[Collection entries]
========================================================================

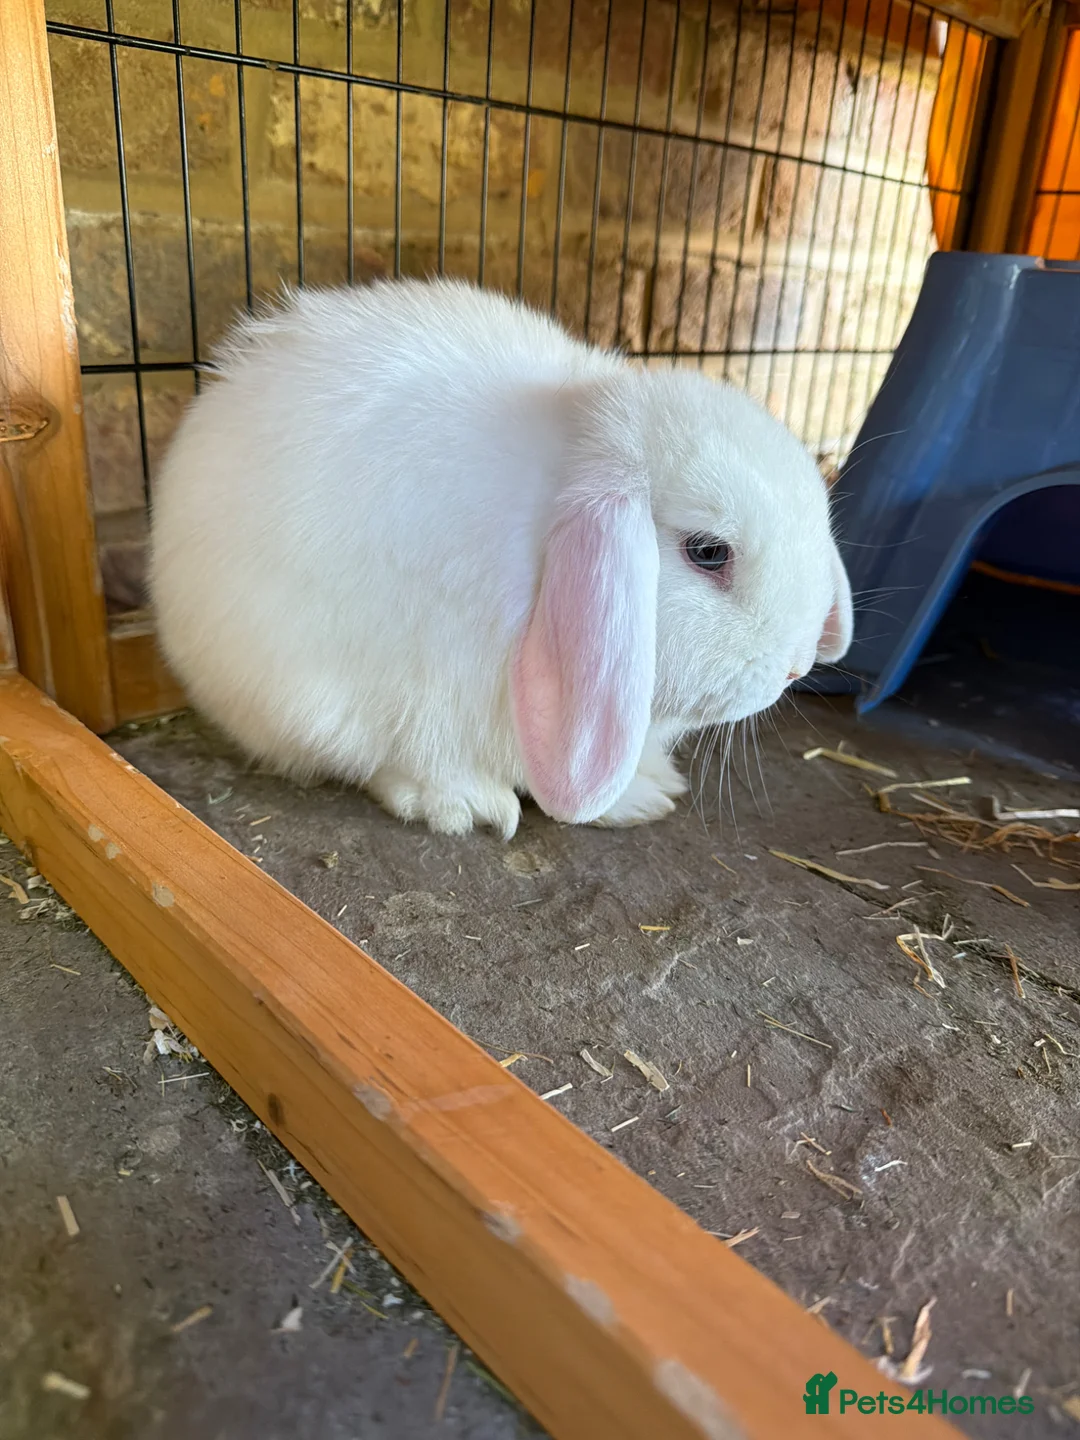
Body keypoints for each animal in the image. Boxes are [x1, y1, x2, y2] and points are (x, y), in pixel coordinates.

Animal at [149, 278, 852, 840]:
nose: (795, 668)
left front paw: (653, 786)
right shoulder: (421, 681)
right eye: (708, 553)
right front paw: (478, 807)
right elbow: (422, 757)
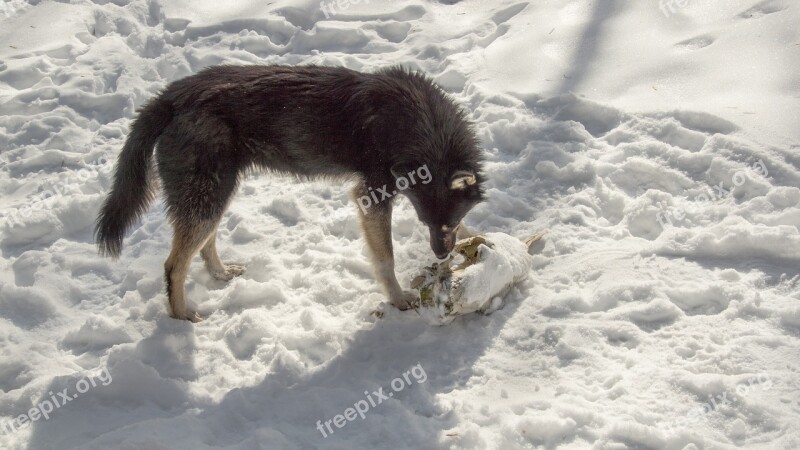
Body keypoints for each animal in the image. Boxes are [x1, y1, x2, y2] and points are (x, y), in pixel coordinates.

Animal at [94, 65, 484, 322]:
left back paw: (221, 274)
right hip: (207, 197)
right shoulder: (371, 197)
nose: (441, 255)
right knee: (174, 265)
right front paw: (399, 298)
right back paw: (181, 316)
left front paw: (479, 238)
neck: (419, 124)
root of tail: (171, 96)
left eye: (447, 223)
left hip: (216, 194)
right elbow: (385, 260)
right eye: (426, 222)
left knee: (204, 246)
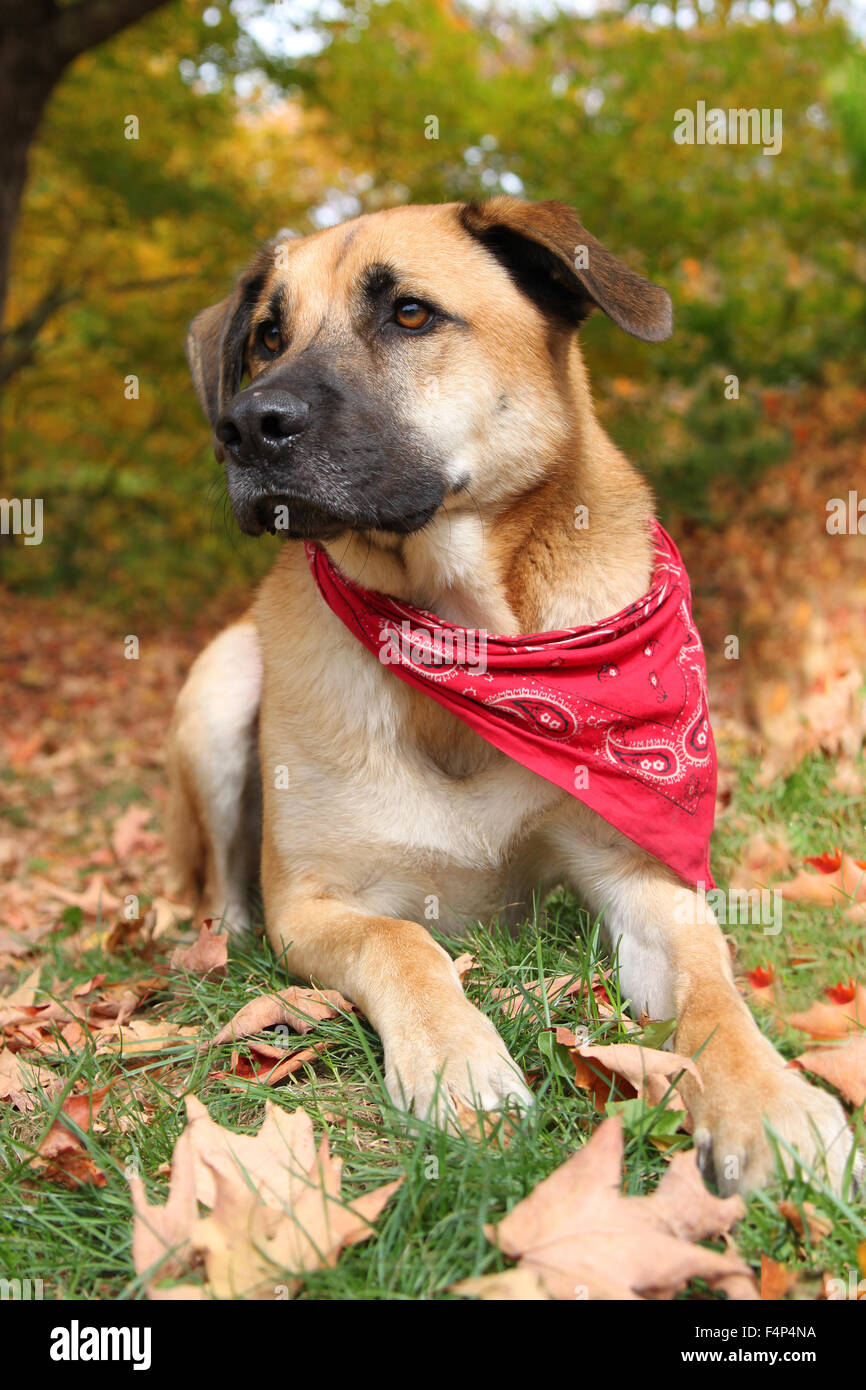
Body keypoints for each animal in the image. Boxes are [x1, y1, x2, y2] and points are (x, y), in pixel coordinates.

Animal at [166, 195, 856, 1195]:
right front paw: (457, 1064)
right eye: (268, 336)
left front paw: (770, 1101)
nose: (246, 427)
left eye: (410, 314)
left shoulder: (640, 873)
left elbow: (712, 986)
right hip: (221, 686)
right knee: (226, 884)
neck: (468, 633)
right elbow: (403, 944)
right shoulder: (316, 905)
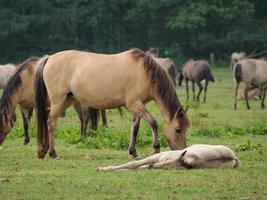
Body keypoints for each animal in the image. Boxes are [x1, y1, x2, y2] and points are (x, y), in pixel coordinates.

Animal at [34, 48, 192, 159]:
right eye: (178, 129)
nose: (182, 151)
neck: (144, 73)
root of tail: (49, 58)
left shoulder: (137, 107)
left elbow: (135, 129)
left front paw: (133, 152)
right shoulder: (135, 104)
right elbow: (153, 123)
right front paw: (156, 149)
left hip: (67, 100)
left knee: (47, 119)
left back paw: (44, 150)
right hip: (58, 100)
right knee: (51, 122)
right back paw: (53, 153)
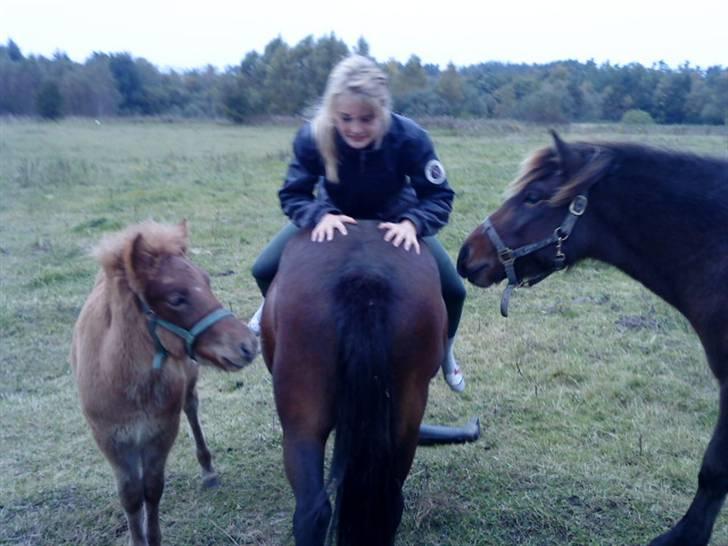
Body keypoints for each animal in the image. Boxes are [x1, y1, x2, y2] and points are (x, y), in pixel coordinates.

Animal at [69, 220, 256, 544]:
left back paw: (208, 470)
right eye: (176, 299)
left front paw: (153, 537)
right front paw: (138, 537)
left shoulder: (161, 430)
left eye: (207, 281)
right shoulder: (110, 439)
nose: (248, 344)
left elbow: (152, 488)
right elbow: (131, 495)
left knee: (191, 407)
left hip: (189, 379)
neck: (121, 378)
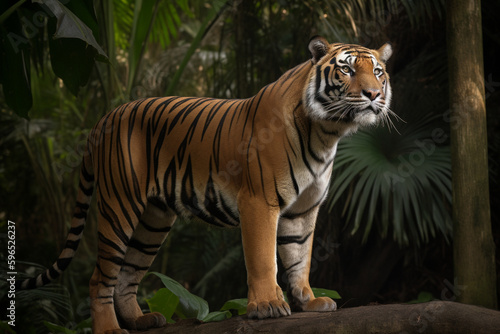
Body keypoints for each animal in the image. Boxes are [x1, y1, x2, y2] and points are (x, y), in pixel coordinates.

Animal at [18, 35, 390, 332]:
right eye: (346, 70)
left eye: (378, 72)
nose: (373, 93)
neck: (327, 131)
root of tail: (104, 118)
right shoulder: (259, 201)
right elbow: (263, 258)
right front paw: (268, 306)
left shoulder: (303, 209)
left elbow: (299, 258)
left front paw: (309, 301)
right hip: (119, 206)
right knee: (101, 277)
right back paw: (110, 329)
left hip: (152, 221)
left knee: (126, 275)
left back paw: (142, 320)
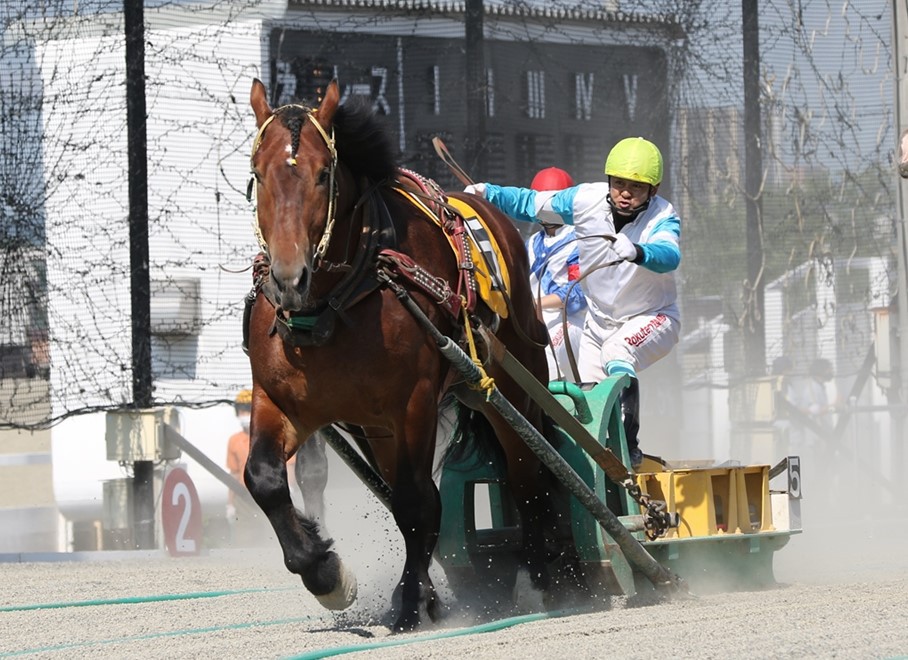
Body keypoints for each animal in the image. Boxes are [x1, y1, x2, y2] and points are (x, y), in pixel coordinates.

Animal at [245, 77, 564, 628]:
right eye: (258, 173)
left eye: (324, 174)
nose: (288, 278)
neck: (332, 305)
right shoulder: (281, 400)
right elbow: (262, 479)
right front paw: (326, 574)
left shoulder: (413, 402)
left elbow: (417, 505)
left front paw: (410, 600)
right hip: (377, 430)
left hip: (512, 389)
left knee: (528, 478)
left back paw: (540, 579)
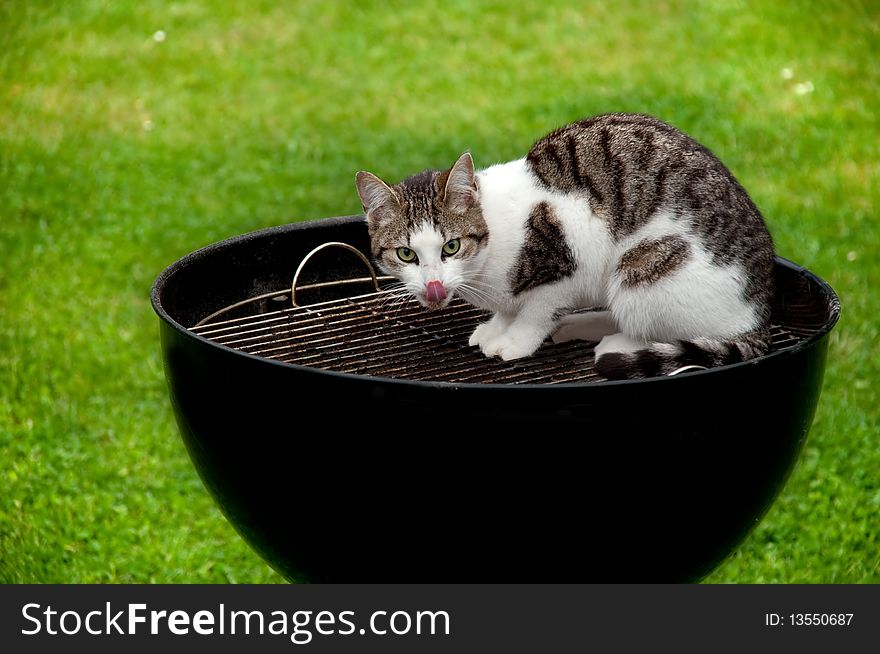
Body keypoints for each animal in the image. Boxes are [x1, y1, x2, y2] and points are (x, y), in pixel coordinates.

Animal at [354, 112, 772, 380]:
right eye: (406, 254)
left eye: (451, 247)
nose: (434, 286)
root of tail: (757, 320)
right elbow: (509, 308)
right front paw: (497, 326)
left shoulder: (570, 253)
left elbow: (538, 310)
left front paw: (516, 339)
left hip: (645, 264)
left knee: (658, 327)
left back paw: (618, 344)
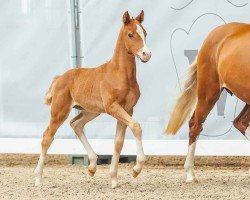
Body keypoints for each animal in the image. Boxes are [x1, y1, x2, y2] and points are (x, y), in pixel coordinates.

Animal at [34, 10, 151, 189]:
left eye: (144, 33)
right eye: (130, 34)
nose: (146, 54)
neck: (120, 74)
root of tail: (59, 77)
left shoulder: (128, 109)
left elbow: (118, 142)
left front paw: (114, 179)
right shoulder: (113, 107)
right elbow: (136, 127)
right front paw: (136, 169)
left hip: (91, 111)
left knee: (76, 125)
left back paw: (92, 166)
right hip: (59, 111)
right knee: (47, 136)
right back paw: (38, 178)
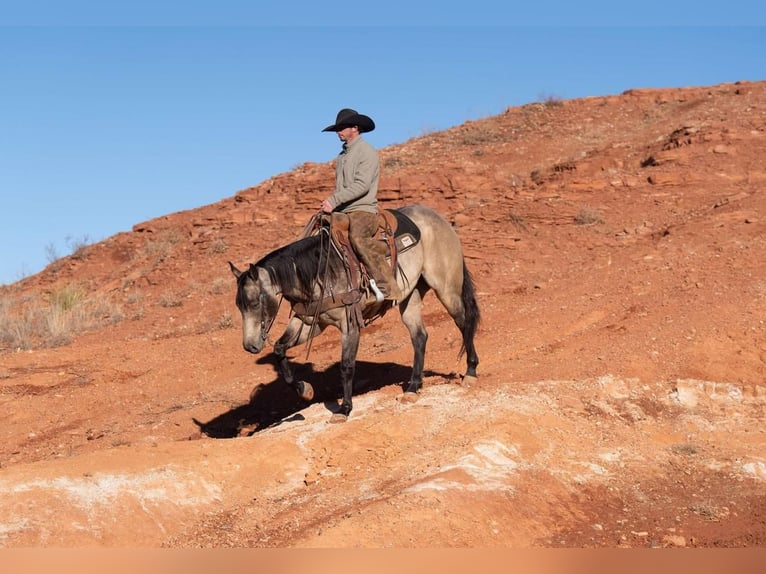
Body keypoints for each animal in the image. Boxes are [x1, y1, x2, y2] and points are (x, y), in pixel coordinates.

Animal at [230, 205, 480, 426]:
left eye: (254, 303)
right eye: (238, 306)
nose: (249, 346)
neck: (318, 271)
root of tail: (439, 218)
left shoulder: (349, 325)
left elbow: (346, 366)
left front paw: (344, 409)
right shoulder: (310, 322)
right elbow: (280, 349)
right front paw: (305, 389)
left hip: (446, 287)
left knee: (464, 322)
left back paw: (470, 372)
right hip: (411, 296)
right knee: (419, 336)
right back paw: (413, 387)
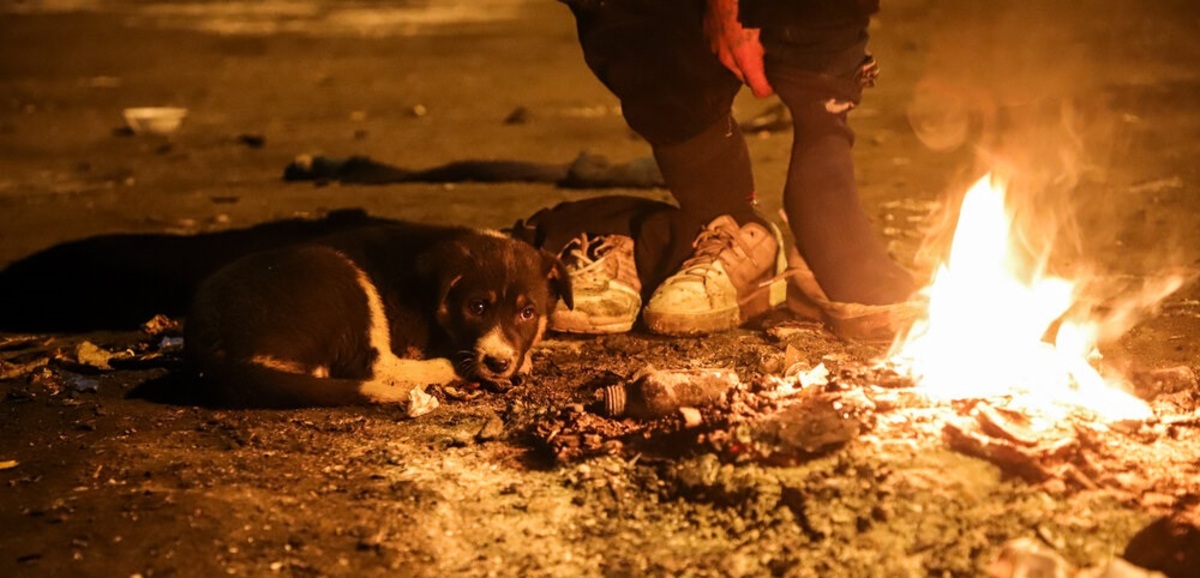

========================================================================

WORK INSTRUCTION: Up to and including the line that contains "right shoulder: (371, 197)", print the records above exactly from their first line, without any pictures.

ANSWER TO THE PROBLEM:
Body keypoints for each animal in the image. Boxes are [x1, y1, x2, y2] and points are (x, y), in pixel coordinates.

Animal at [149, 278, 852, 840]:
nose: (795, 668)
left front paw: (653, 786)
right shoulder: (421, 681)
right eye: (708, 553)
right front paw: (478, 807)
right elbow: (422, 757)
Body keypoints for each animal in the image. Boxes are [x1, y1, x2, y2] and points are (x, y), in pixel coordinates.

Animal at [94, 65, 484, 322]:
left back paw: (221, 274)
right hip: (207, 197)
right shoulder: (371, 197)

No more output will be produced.